### [Exercise objective]
Print the line where "pyautogui.mouseDown()" occurs and every line that follows it in the data below, ending with the last line, precisely as written.

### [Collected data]
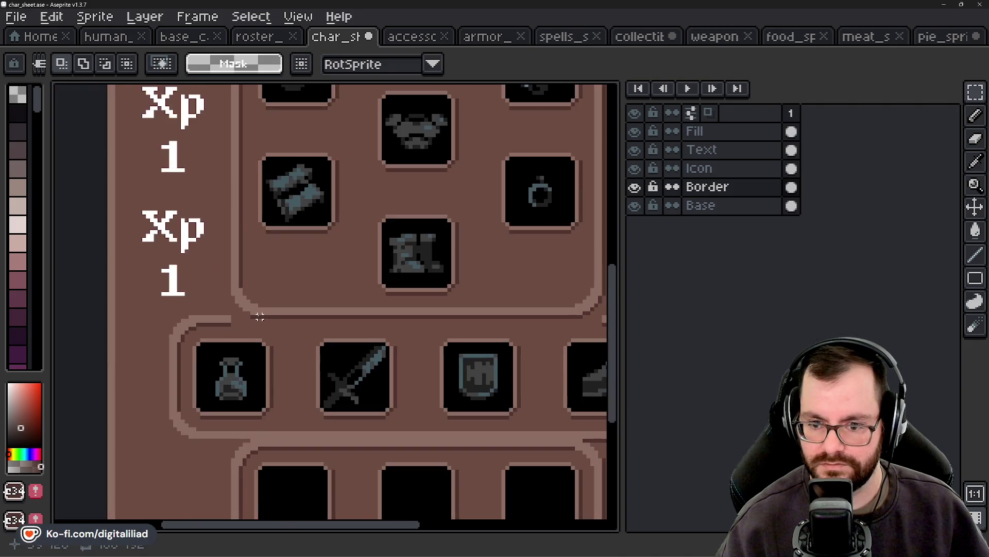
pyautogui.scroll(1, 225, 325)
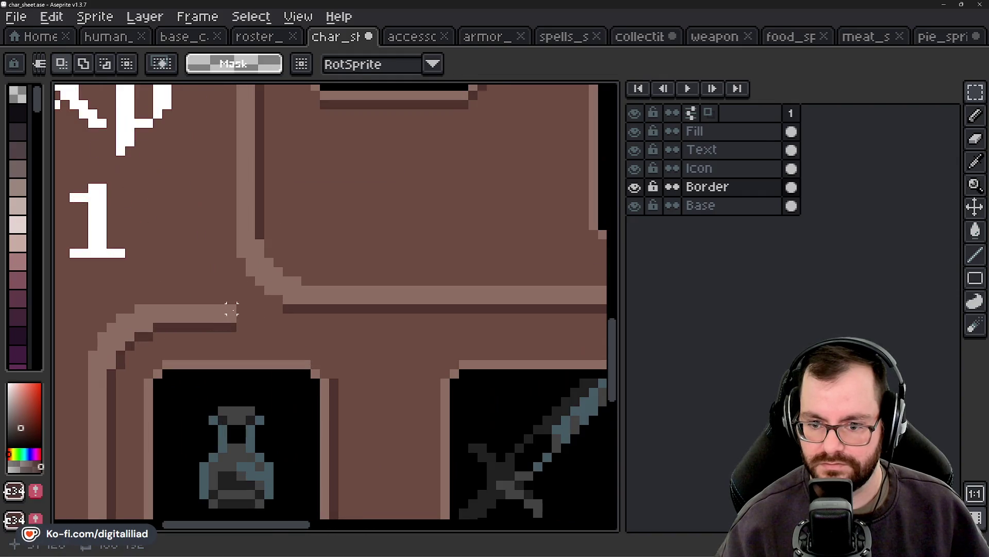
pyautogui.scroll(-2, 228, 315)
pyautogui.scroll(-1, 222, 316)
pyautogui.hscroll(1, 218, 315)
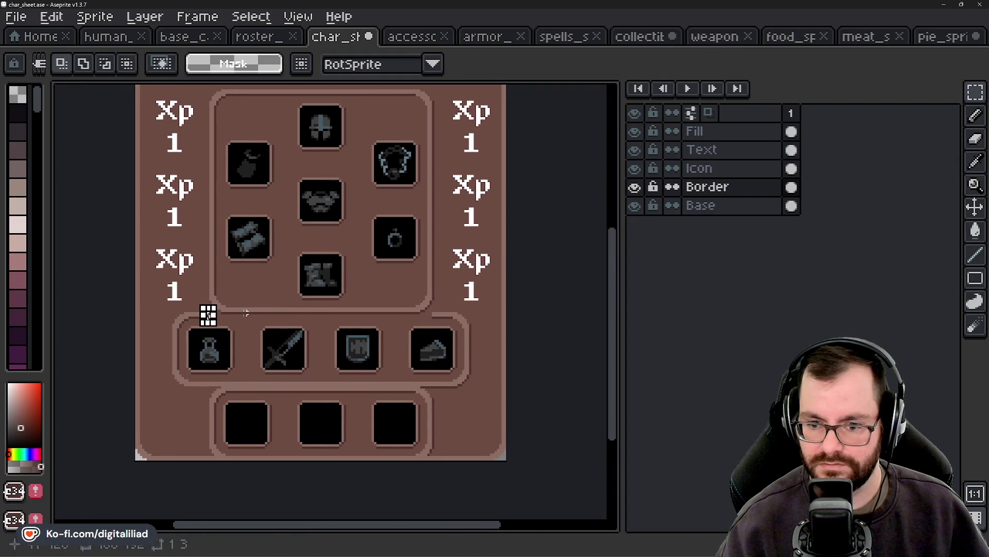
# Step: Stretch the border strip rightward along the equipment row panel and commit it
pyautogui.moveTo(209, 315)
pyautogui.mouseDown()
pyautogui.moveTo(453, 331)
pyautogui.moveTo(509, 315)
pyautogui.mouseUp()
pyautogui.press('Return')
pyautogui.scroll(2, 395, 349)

### [Response for this exercise]
pyautogui.mouseDown()
pyautogui.moveTo(453, 331)
pyautogui.moveTo(509, 315)
pyautogui.mouseUp()
pyautogui.press('Return')
pyautogui.scroll(2, 395, 349)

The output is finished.